Killtoberfest 1 – #8: The Company of Wolves

In All, Movies by Kyu

Killtoberfest rolled onward last Friday with #8, the third in a series of not-really-horror-films. In my defense, I was deceived by an evil leprechaun, and also everybody who said Neil Jordan’s The Company of Wolves was about werewolves and therefore a horror film.

Instead, it is about werewolves and therefore a fairy tale.

Looks like horror, doesn’t it?

BUT: TOO MANY RAINBOWS

It’s not a terrible film, but it’s only good fitfully. Somehow that’s more frustrating than something like Don’t Go In the House, which is a bad movie that stumbles briefly into greatness. The Company of Wolves clearly knows better, but it’s more interested in faffing about than in telling a coherent story.

Outside of the frame story, which places the entire film in the context of the dream of a young girl in modern day, The Company of Wolves consists of a series of vignettes repetitively pointing out the themes and setting up the movie’s main section, a retelling of Little Red Riding Hood. The retelling is actually really good, featuring slam-bang wolf effects and infused with darkness, tension and sensuality. But by the time it’s arrived, the film has exhausted all possible patience with endless stories from Grannie (a completely unnecessary Angela Lansbury) essentially repeating the lesson that all men are wolves at heart.

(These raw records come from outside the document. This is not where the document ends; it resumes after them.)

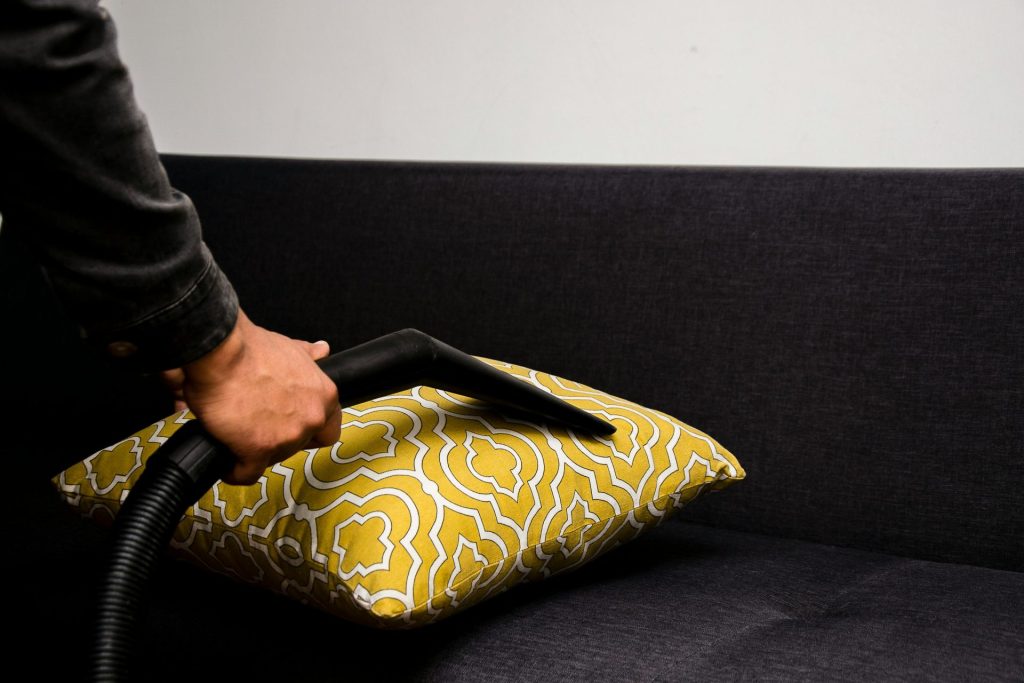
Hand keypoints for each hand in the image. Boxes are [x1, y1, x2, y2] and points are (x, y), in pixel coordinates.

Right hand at [176, 308, 340, 484]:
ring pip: (274, 459)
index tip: (291, 425)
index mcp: (324, 395)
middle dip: (280, 438)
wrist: (221, 353)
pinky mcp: (258, 451)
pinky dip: (235, 471)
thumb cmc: (250, 349)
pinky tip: (227, 461)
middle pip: (299, 445)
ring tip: (237, 432)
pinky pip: (247, 474)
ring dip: (257, 451)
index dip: (309, 430)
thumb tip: (322, 350)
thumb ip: (308, 356)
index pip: (329, 429)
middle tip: (258, 424)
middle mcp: (312, 418)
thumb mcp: (288, 347)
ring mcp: (288, 437)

Visually the film is luscious, shot on a large soundstage constructed to look like an 18th century forest and then filled with light, shadow, and fog. It’s Neil Jordan, so it’s well directed; it’s also the most Irish thing I’ve ever goddamn seen that didn’t actually involve alcohol. As usual, he indulges himself for flights of fancy and visual tricks at every turn, but unlike, say, In Dreams, or Interview With The Vampire (whose vampire makeup is very similar to the werewolf-in-human-form makeup here) the underlying story isn’t strong enough to hold them all, so that striking images (such as the scene where “Red” climbs a tree and finds a bird’s nest whose eggs hatch to reveal tiny statues) fail to gain traction or support one another.

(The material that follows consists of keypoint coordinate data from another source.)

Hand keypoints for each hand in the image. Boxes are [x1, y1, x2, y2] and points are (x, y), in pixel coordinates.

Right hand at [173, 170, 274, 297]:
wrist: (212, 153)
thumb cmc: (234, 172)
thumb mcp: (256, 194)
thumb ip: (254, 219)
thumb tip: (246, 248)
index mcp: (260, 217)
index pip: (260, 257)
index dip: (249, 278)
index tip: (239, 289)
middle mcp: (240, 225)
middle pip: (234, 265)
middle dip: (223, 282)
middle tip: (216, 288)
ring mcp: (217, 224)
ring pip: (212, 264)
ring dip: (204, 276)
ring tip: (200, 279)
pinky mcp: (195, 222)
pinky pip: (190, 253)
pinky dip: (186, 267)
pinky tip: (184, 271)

All in all it’s a valiant effort to unpack some of the thematic underpinnings of the classic story, including ideas about adolescence, gender dynamics, and the ways in which women lose or claim the power of their nascent sexuality. The end, which actually retells the tale of the girl in red and her grandmother’s house, would make a great short film on its own; but the path to get there is too winding for my taste.